Native motion picture karma proposes a critical study of European Modernism as a performative model for thinking about South Asian film and art. The principal thrust of my dissertation is to delineate the erased and suppressed minor1 South Asian histories through the lens of South Asian art and cinema, practiced as what Karl Marx dubbed sensuous knowledge or “practical, human sensuous activity,”2 contra the systemic violence of Euro-universality and, the modernism-fascism complex.

My original contribution to the field of cinema study and art history would be to evidence that interwar Modernism is a Eurasian production; this modernism is founded on the heady mix Vedantic goddess worshipping, tantra and syncretic and riverine Islam of the larger Bengal-Balkan Islamic Complex —not the desert Islam of the Arabia—with its deep and radical emphasis on spiritual ecology or ziraat (زراعة) in relation to insaf (انصاف) or justice and development of spirit or ruhaniyat ( ش ر و ع) trafficked as Traditionalist knowledge.

My dissertation is not only a critical study of the muted matrix of fascism in Modernism, but a historical accounting for key erased events that mark what Gilles Deleuze called the shift from the “true” grand narratives—of Europeanness, nationalism, subjecthood—to an eliminated history in Eurasian cultural memory vis-à-vis modernism-fascism complex.Entangling cinema study, art history, and media archeology, my theoretical endeavor will identify and interrogate the protocols and procedures that enable a politics of erasure, as well as the historical blind spots that have maintained the coherence of Anglo-Eurasian art history and film study within the context of modernism. Using key figures like renowned Oscar-winning Indian filmmaker Satyajit Ray and Dutch artist Rembrandt Harmenszoon van Rijn, I will trace an alternate polluted history, susceptible to plurality and heterogenous influences of the native practices as soft philosophy machines performing a unique form of sensuous knowledge contra the Eurouniversality of modernism and art history.
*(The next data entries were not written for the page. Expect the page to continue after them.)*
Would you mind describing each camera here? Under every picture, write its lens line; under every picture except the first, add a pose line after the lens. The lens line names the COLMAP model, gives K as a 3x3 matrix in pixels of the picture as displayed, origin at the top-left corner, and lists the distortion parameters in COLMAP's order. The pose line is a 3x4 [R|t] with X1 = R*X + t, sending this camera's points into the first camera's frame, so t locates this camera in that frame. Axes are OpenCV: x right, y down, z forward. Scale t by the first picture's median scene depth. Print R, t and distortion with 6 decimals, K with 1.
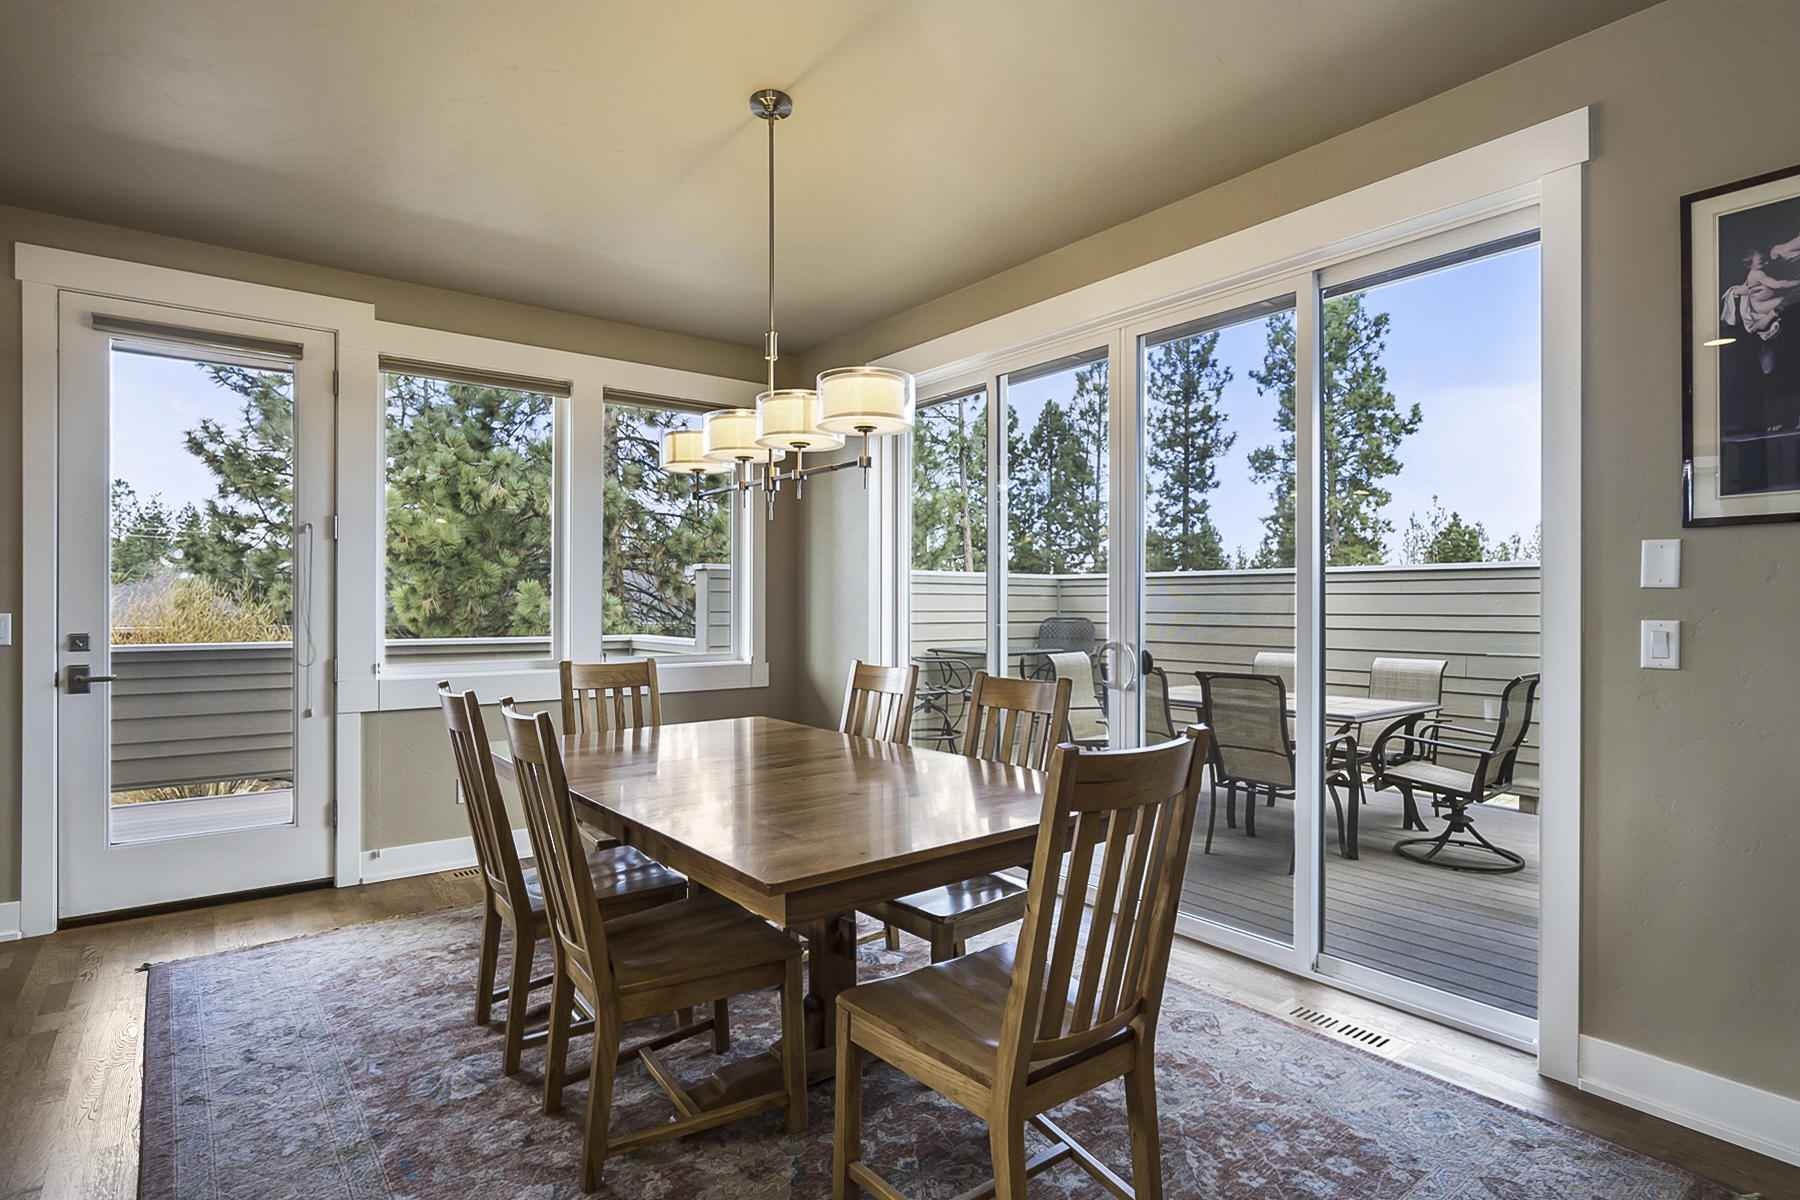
lens RADIAL K [[906.0, 0, 900.0], [0, 906.0, 600.0], [0, 0, 1]] dist [-0.001472, 0.000571]
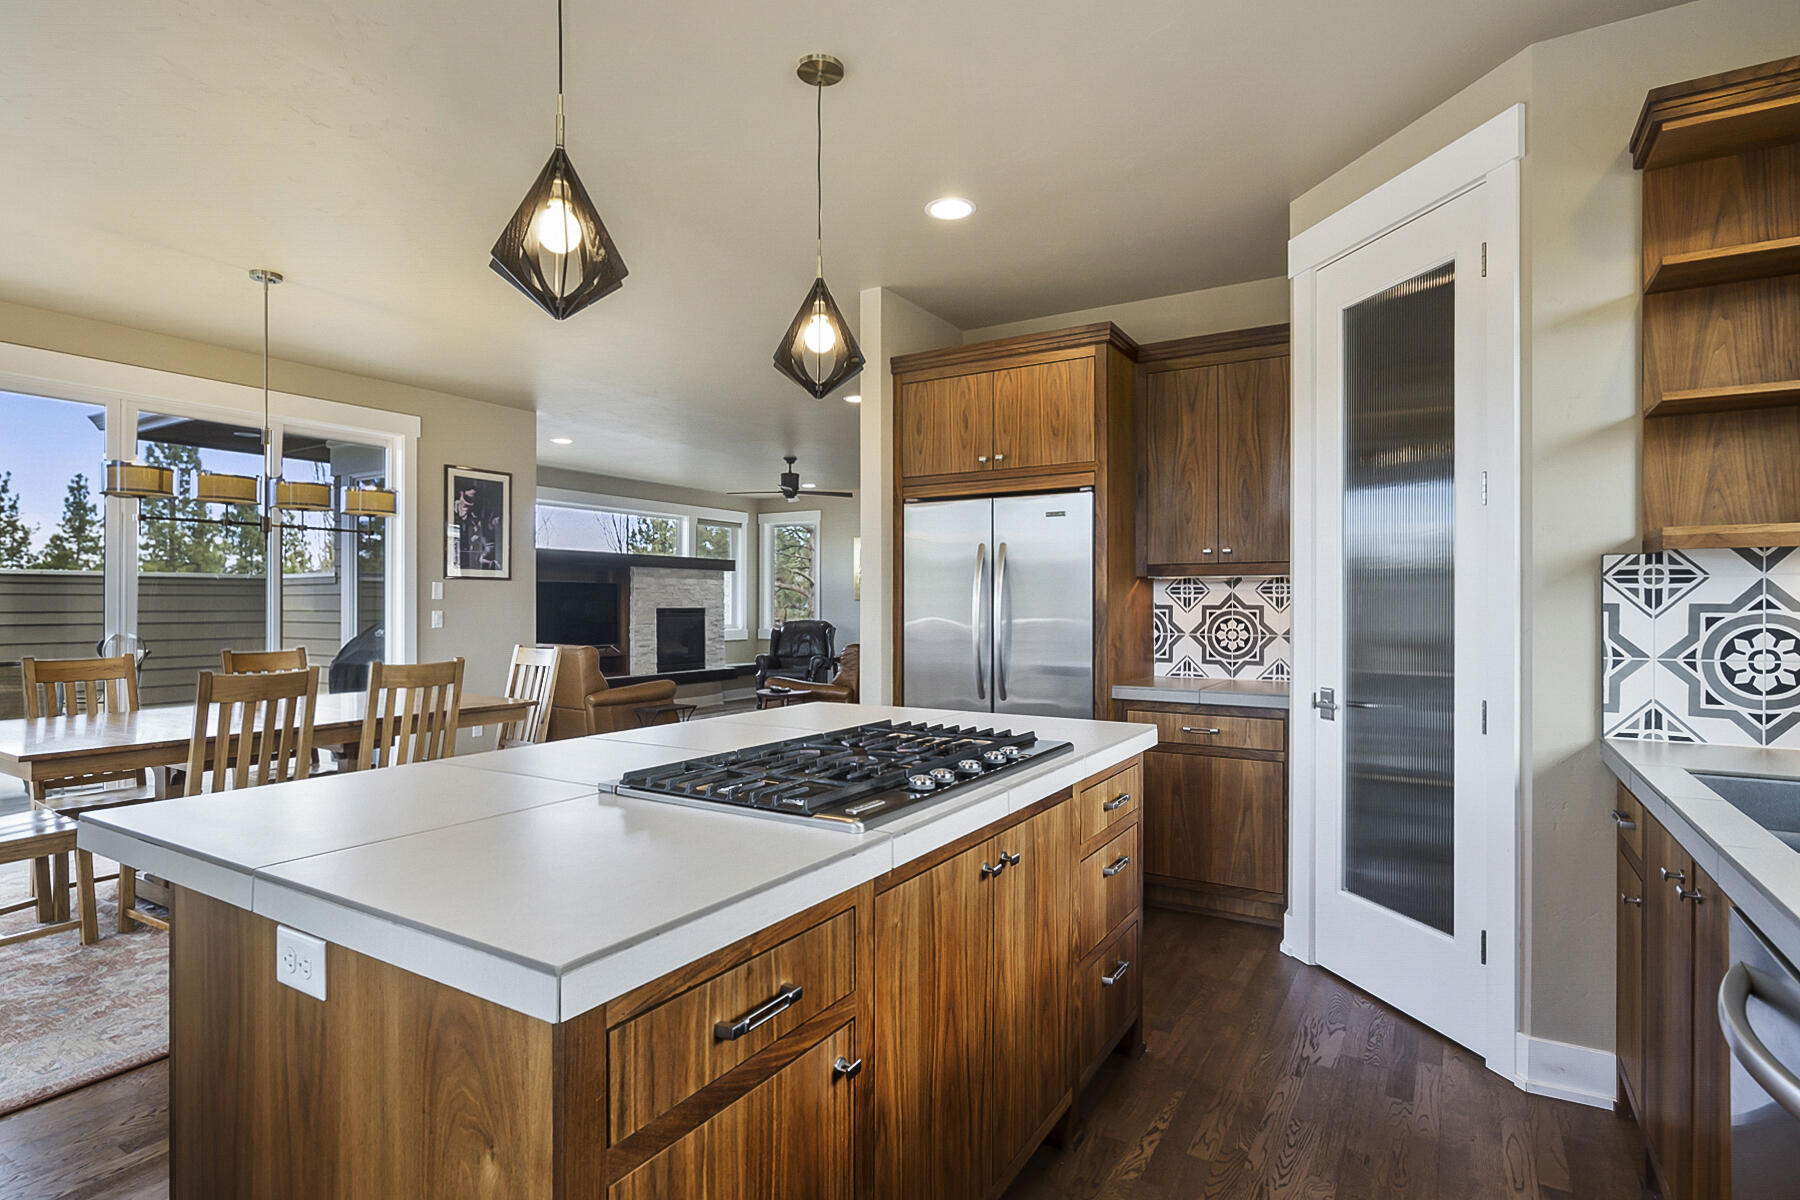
lens RADIAL K [[906.0, 0, 900.0], [0, 906.0, 600.0], [0, 0, 1]] dist [-0.001472, 0.000571]
pose [[-0.353517, 0.001435, 0.935427, -0.623590], [-0.006278, 0.999973, -0.003907, -0.002823], [-0.935407, -0.007254, -0.353499, 0.176047]]
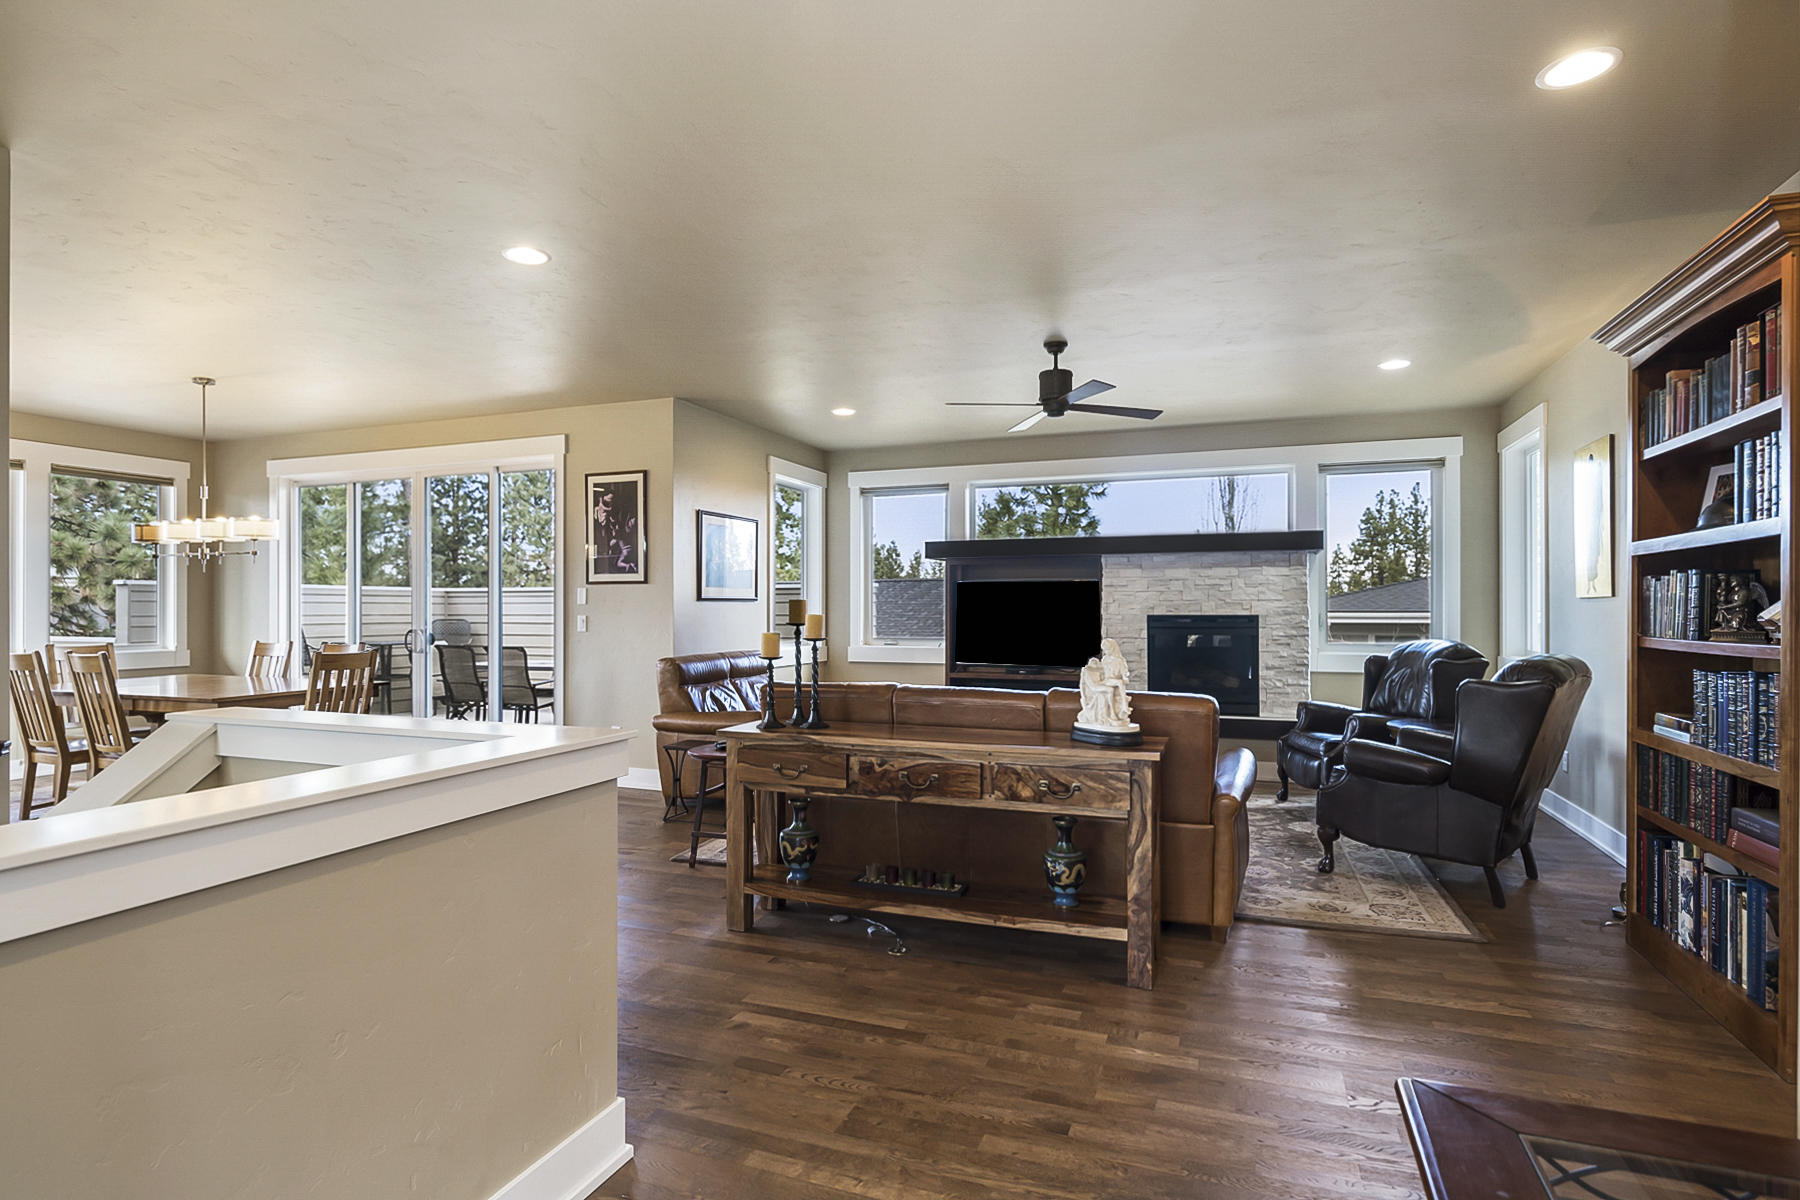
lens RADIAL K [[910.5, 0, 907.4], [0, 910.5, 607.8], [0, 0, 1]] dist [-0.016628, 0.000098]
pose [[0.851105, -0.001909, 0.524992, 0.051535], [-0.000206, 0.999992, 0.003971, -0.004179], [-0.524996, -0.003488, 0.851098, -0.560891]]
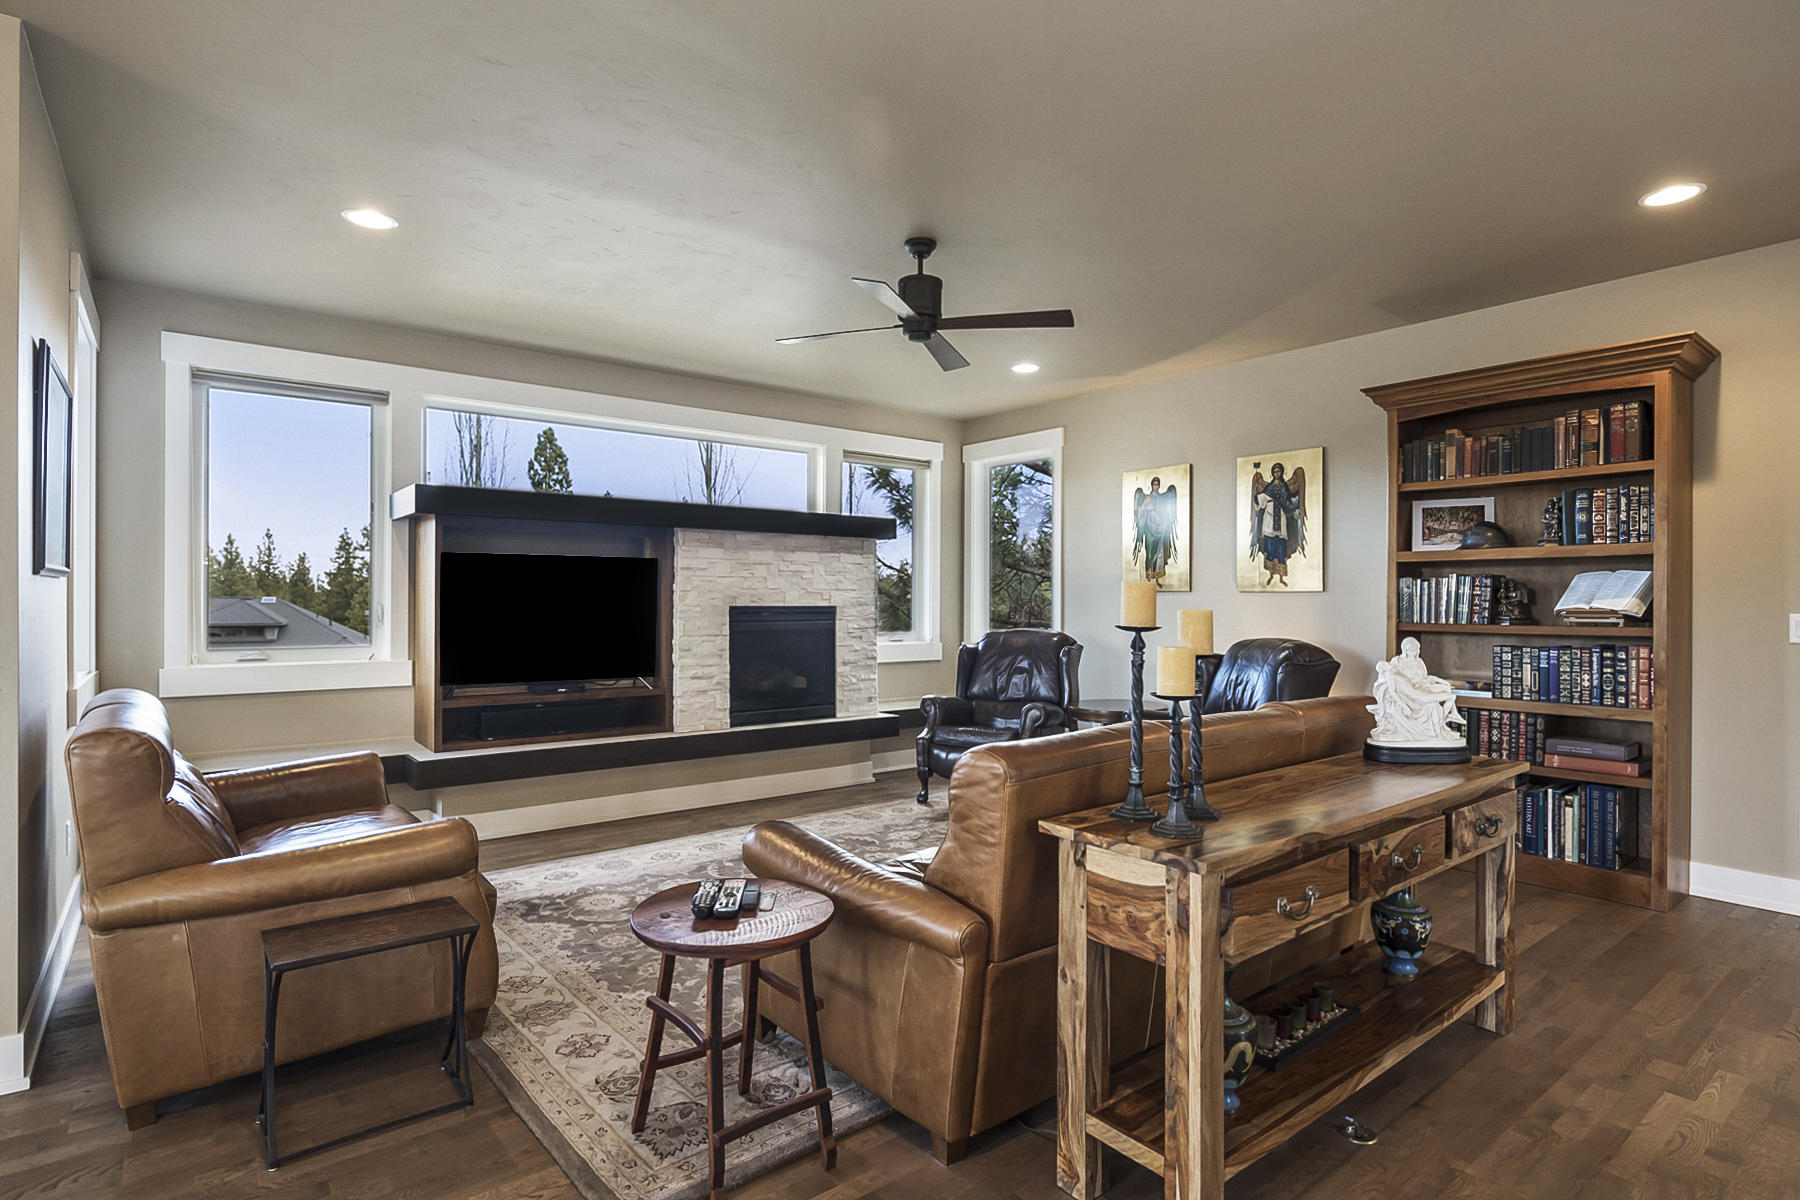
lens RADIAL K [[907.5, 0, 891.8], [0, 907.5, 614.7], [0, 0, 1]] dist [-0.008569, 0.000541]
pose [[-0.002683, -0.019200, 0.999812, 0.004624], [-0.008923, 0.999776, 0.019175, -0.002030], [-0.999957, -0.008870, -0.002853, -0.074541]]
I started this project with the premise that, research is a process, not just a product1. This act of examining the research process in the context of my positionality can be described, at least in part, as reflexivity. This reflexivity involves constant self-scrutiny on the part of a non-Anglo-European, minority researcher discoursing on European modernism and its fascist roots; a self- conscious awareness of the relationship between the researcher and an “other.”The self-reflexive mode of my methodology demonstrates how the construction of the “other” is intrinsic to the self-making process of European subject hood, race theory, whiteness and European-ness.

In the process, I have deployed theory not only to describe a certain historical reality, but also, as a prescription of a particular approach—which, more often than not, is paradigmatic and deterministic—to media studies and art history. Albeit I draw on cinema studies, art history, post-colonial, cultural, visual, media studies and findings from the interviews, but sensitive to the ongoing struggle between cultural modes that seek to determine and confine the visual subject, as a minority and non-European scholar from Bangladesh, in my work I have underlined the potential challenges and opportunities of being cognizant of one’s South Asian, minority, and non-European positionality vis-à-vis Anglo- Eurouniversalist supremacy and biopolitics. On a tangential register, let me add that South Asian or Indian subcontinental art historical and visual cultural practices are established by “colonial archaeologists,” often driven by the detheologized Christian expectation of empirical truth—as opposed to what Christian philosopher Kierkegaard would call relativism and fideism3. Indian art historian and theorist Partha Mitter critiques that, these colonial archaeologists, the first generation of art writers and historians, conjectured and believed, their practice engendered “value-free scholarship.” Antiquated and ideologically tinged desire of “objectivity” notwithstanding, the chronological telos of the Euro- universalist art historical texts, too, has been rooted in Christianity, and the Enlightenment’s paradigm of history has been propelled by notions of progress.

In the Art historical telos, to follow influential German idealist philosopher Friedrich Hegel’s edict—time is self-motivated; time’s passage corresponds with unfolding of Sprit as it courses through eternities—constructed a developmental model of writing about art with a purposive direction. While art historians—since the publication of the Jacob Burckhardt’s influential Civilization of the Renaissance in Italy (1860) through Clement Greenberg’s mid-twentieth century oeuvre on the progressive realizations and triumphs of avant-garde—consolidated the Hegelian developmental model. My research and theorization owe immense debt to George Kubler in the USA, Gottfried Boehm, Horst Bredekamp, Hans Belting in Germany, and critics and theorists like Mieke Bal, Ernst van Alphen et al. who have hemmed the network of multiple contradictions of the institutions and protocols of interpreting arts to reclaim the art fields in the vicinity of art history, visual studies, and other disciplines qua history. But, I particularly attempted to tame and renew a telos of media archeological analysis—impacted by French philosopher Michel Foucault, and Jussi Parikka—which seeks “to describe the history of discourse, the set of 'things said' in all its interrelations and transformations. These processes occur at a very specific level, which is neither the level of the events of history, nor the level of a teleological 'progress' of ideas, nor the level of an accumulation of formal knowledge, nor the level of the popular or unspoken 'spirit of the times.’”

Most importantly, the media archeological analysis of discourse, for me, commenced with constructing a framework to interrogate historical a priories and presuppositions and to break down the illusion of smooth historicaltransition, unity and, continuity, i.e., true narration5 exposing, in the process(es), the ideological operation of discourse-building by leveling, erasing, and suppressing disruptions, thresholds, differences, and complex taxonomies. Also, as we will see in the third chapter of the dissertation, media archeological intervention enables a mobilization of the procedures to situate historical blind that have maintained the coherence of the Eurouniversalist true narration. This theoretical trajectory illuminates one of the key traveling disciplinary telos of media archaeology, in terms of both its practical application as a form of ‘theoretical circuit breaking’ and its most imaginative speculations as a material approach to media while meta-critiquing the value of media archaeology as a creative methodology for media research in relation to more established methodologies like art history or cultural studies to tease out both the political stakes of the field and its potential contribution to studies of digital media.